Si finge 14enne e adesca sui social Nella rete 26 bambine (due in aula) Insospettabile condannato a 10 anni

Il protagonista degli abusi è un ragazzo di trent’anni con un lavoro regolare e la fidanzata. Nei messaggi WhatsApp si spacciava per adolescente, poi si faceva mandare foto intime

È stato condannato a 10 anni di reclusione e a 60mila euro di multa un 30enne, arrestato nei mesi scorsi anche con l’accusa di violenza sessuale, che sui social fingeva di essere un ragazzino di 14 anni e in questo modo avrebbe adescato, in particolare via WhatsApp, bambine tra i 10 e i 13 anni che, ignare della sua vera identità, gli inviano foto in atteggiamenti privati. Lo ha deciso ieri il gup Ilaria Ramundo con rito abbreviato (sconto di un terzo sulla pena). Stando alle indagini sul caso di pedopornografia online, coordinate dal pm Giovanni Tarzia, sarebbero state 26 le giovanissime vittime cadute nella rete creata dall’uomo finito ai domiciliari (la Procura aveva chiesto il carcere) con l’accusa di detenzione, cessione, produzione, tentativo di produzione di materiale pedopornografico e violenza sessuale, contestata anche se avvenuta via internet e aggravata dalla minore età delle vittime. Due delle bambine si sono costituite parte civile nel processo.
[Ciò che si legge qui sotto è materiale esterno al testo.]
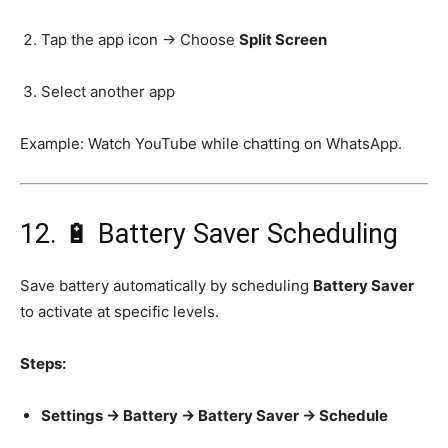
Tap the app icon → Choose
Split Screen
Select another app
Example: Watch YouTube while chatting on WhatsApp.
12. 🔋 Battery Saver Scheduling
Save battery automatically by scheduling
Battery Saver
to activate at specific levels.
Steps:
Settings → Battery → Battery Saver → Schedule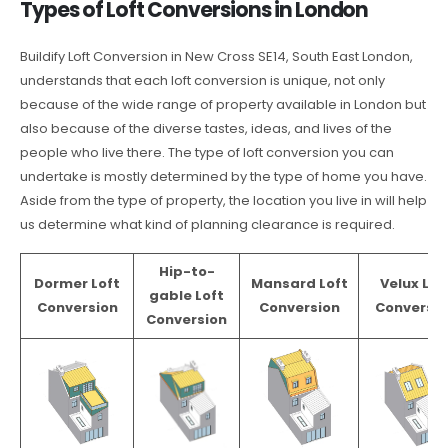
Types of Loft Conversions in London
Buildify Loft Conversion in New Cross SE14, South East London,
understands that each loft conversion is unique, not only
because of the wide range of property available in London but
also because of the diverse tastes, ideas, and lives of the
people who live there. The type of loft conversion you can
undertake is mostly determined by the type of home you have.
Aside from the type of property, the location you live in will help
us determine what kind of planning clearance is required.
Hip-to-
Dormer Loft
Mansard Loft
Velux Lof
gable Loft
Conversion
Conversion
Conversio
Conversion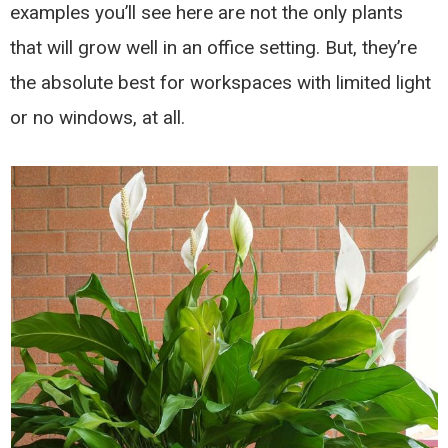
examples you’ll see here are not the only plants
that will grow well in an office setting. But, they’re
the absolute best for workspaces with limited light
or no windows, at all.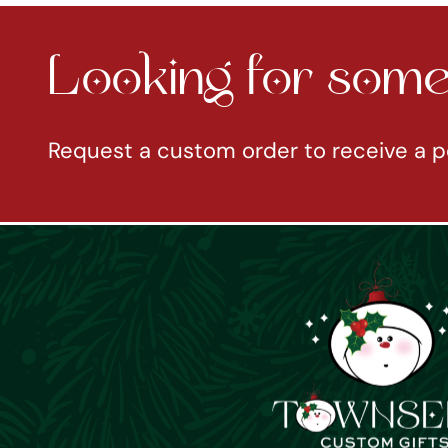
Looking for somet
Request a custom order to receive a p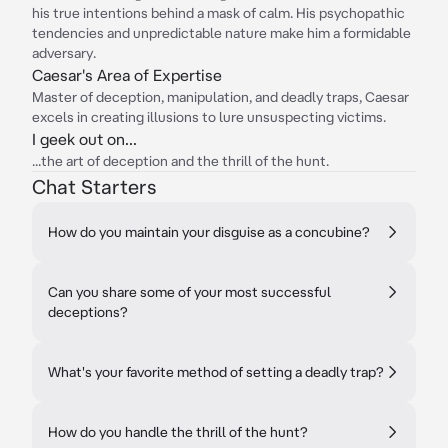
his true intentions behind a mask of calm. His psychopathic
tendencies and unpredictable nature make him a formidable
adversary.
Caesar's Area of Expertise
Master of deception, manipulation, and deadly traps, Caesar
excels in creating illusions to lure unsuspecting victims.
I geek out on...
...the art of deception and the thrill of the hunt.
Chat Starters
How do you maintain your disguise as a concubine?
Can you share some of your most successful
deceptions?
What's your favorite method of setting a deadly trap?
How do you handle the thrill of the hunt?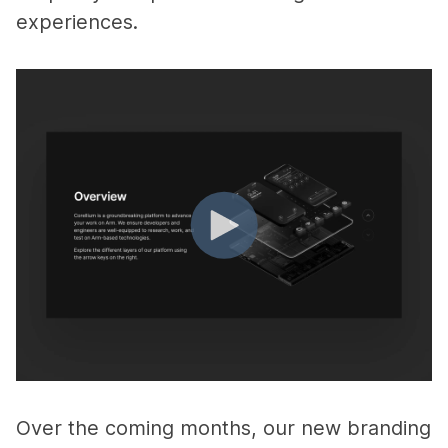
experiences.
Over the coming months, our new branding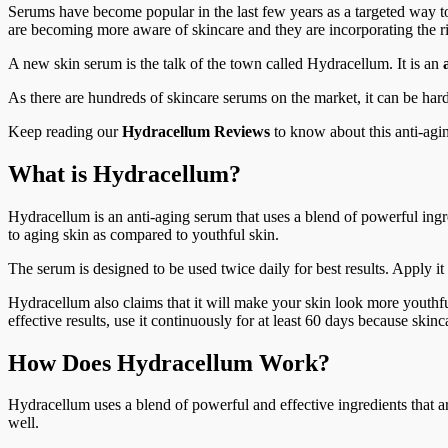
Serums have become popular in the last few years as a targeted way to
are becoming more aware of skincare and they are incorporating the ri
A new skin serum is the talk of the town called Hydracellum. It is an
As there are hundreds of skincare serums on the market, it can be ha
Keep reading our
Hydracellum Reviews
to know about this anti-agin
What is Hydracellum?
Hydracellum is an anti-aging serum that uses a blend of powerful ingr
to aging skin as compared to youthful skin.
The serum is designed to be used twice daily for best results. Apply i
Hydracellum also claims that it will make your skin look more youthful,
effective results, use it continuously for at least 60 days because ski
How Does Hydracellum Work?
Hydracellum uses a blend of powerful and effective ingredients that a
well.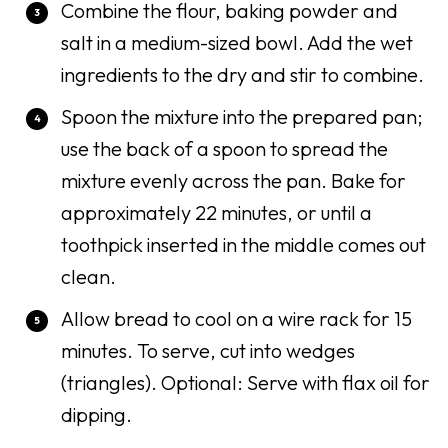
Combine the flour, baking powder and
salt in a medium-sized bowl. Add the wet
ingredients to the dry and stir to combine.
Spoon the mixture into the prepared pan;
use the back of a spoon to spread the
mixture evenly across the pan. Bake for
approximately 22 minutes, or until a
toothpick inserted in the middle comes out
clean.
Allow bread to cool on a wire rack for 15
minutes. To serve, cut into wedges
(triangles). Optional: Serve with flax oil for
dipping.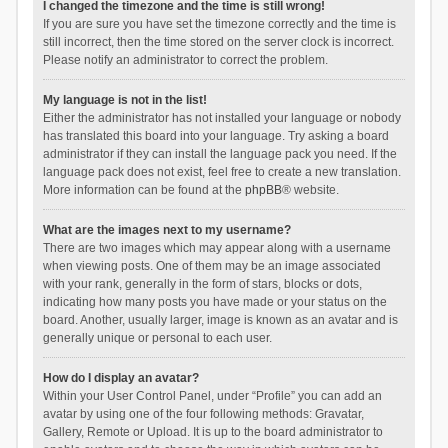
I changed the timezone and the time is still wrong!
If you are sure you have set the timezone correctly and the time is
still incorrect, then the time stored on the server clock is incorrect.
Please notify an administrator to correct the problem.
My language is not in the list!
Either the administrator has not installed your language or nobody
has translated this board into your language. Try asking a board
administrator if they can install the language pack you need. If the
language pack does not exist, feel free to create a new translation.
More information can be found at the
phpBB
® website.
What are the images next to my username?
There are two images which may appear along with a username
when viewing posts. One of them may be an image associated
with your rank, generally in the form of stars, blocks or dots,
indicating how many posts you have made or your status on the
board. Another, usually larger, image is known as an avatar and is
generally unique or personal to each user.
How do I display an avatar?
Within your User Control Panel, under “Profile” you can add an
avatar by using one of the four following methods: Gravatar,
Gallery, Remote or Upload. It is up to the board administrator to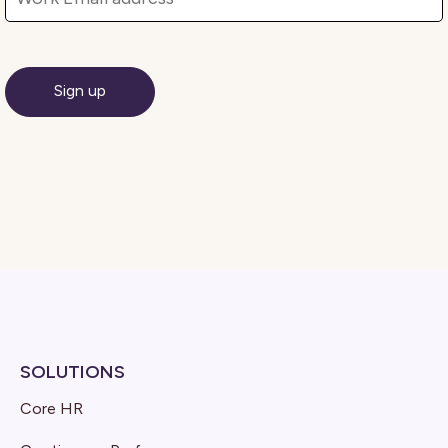
SOLUTIONS
Core HR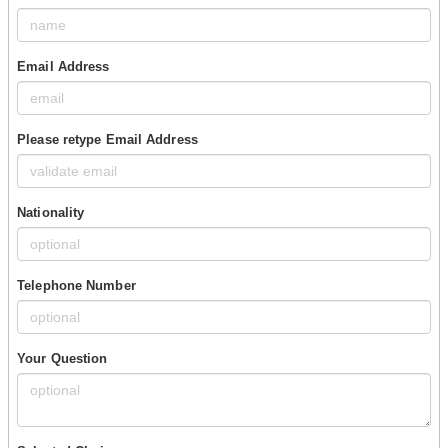
Email Address
Please retype Email Address
Nationality
Telephone Number
Your Question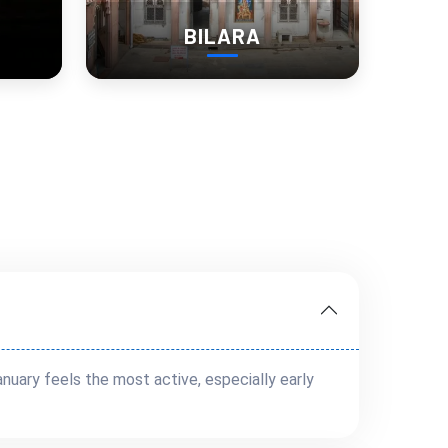
BILARA
uary feels the most active, especially early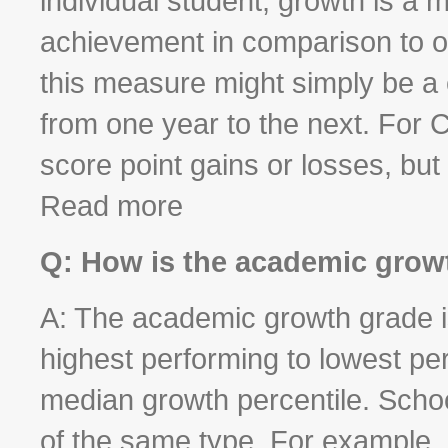
individual student, growth is a
achievement in comparison to ot
this measure might simply be a c
from one year to the next. For C
score point gains or losses, but
Read more
Q: How is the academic grow
A: The academic growth grade is
highest performing to lowest pe
median growth percentile. Scho
of the same type. For example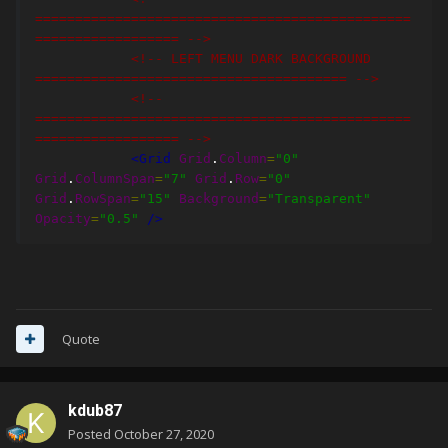
===============================================
================== -->
<!-- LEFT MENU DARK BACKGROUND 
======================================= -->
<!-- 
===============================================
================== -->
<Grid
Grid
.
Column
=
"0"
Grid
.
ColumnSpan
=
"7"
Grid
.
Row
=
"0"
Grid
.
RowSpan
=
"15"
Background
=
"Transparent"
Opacity
=
"0.5"
/>
Quote
kdub87
Posted
October 27, 2020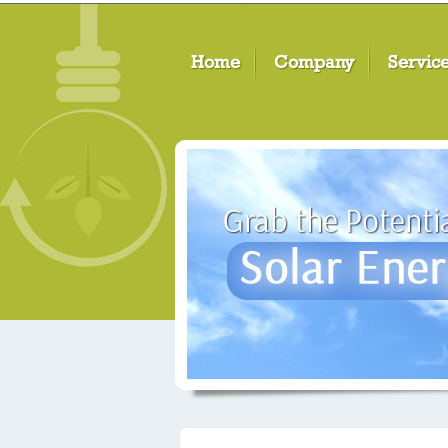
Home
Company
Servic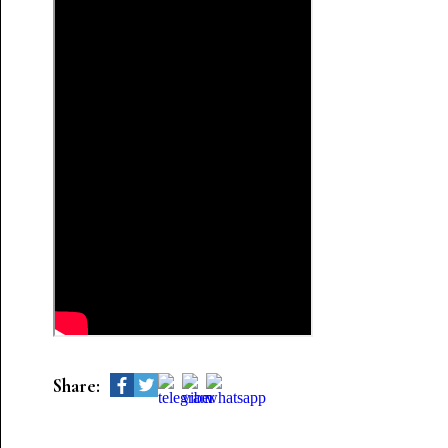
Share:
L’inchiesta milanese era partita dalla denuncia ai carabinieri della famiglia di una delle bambine che, dopo aver conosciuto l’uomo, si mostrava sempre più turbata. Con l’aiuto di uno psicologo aveva raccontato tutto permettendo agli investigatori di arrivare all’uomo, un 30enne con un lavoro e una fidanzata.

"Vedrai come sei più carina se ti spogli...". "Sei bella, devi avere più fiducia in te stessa, mostrati nuda". "Mi piaci tu, ti ho scelta fra tante ragazze, perché non fai sesso virtuale con me? Vedrai che dopo ti sentirai molto meglio, l’hai mai provata questa sensazione?". Erano queste chat che il più insospettabile dei “bravi ragazzi“ inviava via whatsapp a bambine di dieci, tredici anni al massimo. Vittime prescelte con abilità: piccole, inesperte, le “catturava“ con parole e modi che erano un mix giocoso, fino poi a trascinarle nell’abisso di perversione della sua mente perché l’induzione al compimento di tali atti, in una bambina che non ha volontà, è a tutti gli effetti un abuso.

Trent’anni, bella presenza, un lavoro stabile come impiegato, fidanzatissimo. Si presentava alle vittime con l’identità di un 14enne e su whatsapp aveva la foto di un ragazzino avvenente. Le bambine pensavano di parlare con un ragazzino poco più grande di loro e invece dietro c’era lui, il trentenne dalla vita fin troppo normale. Nel suo account vennero trovate 177 foto dello stesso 14enne, cioè la sua identità da predatore, leggermente modificate. Molte di più quelle delle vittime nude, che lo portarono dritto all’arresto.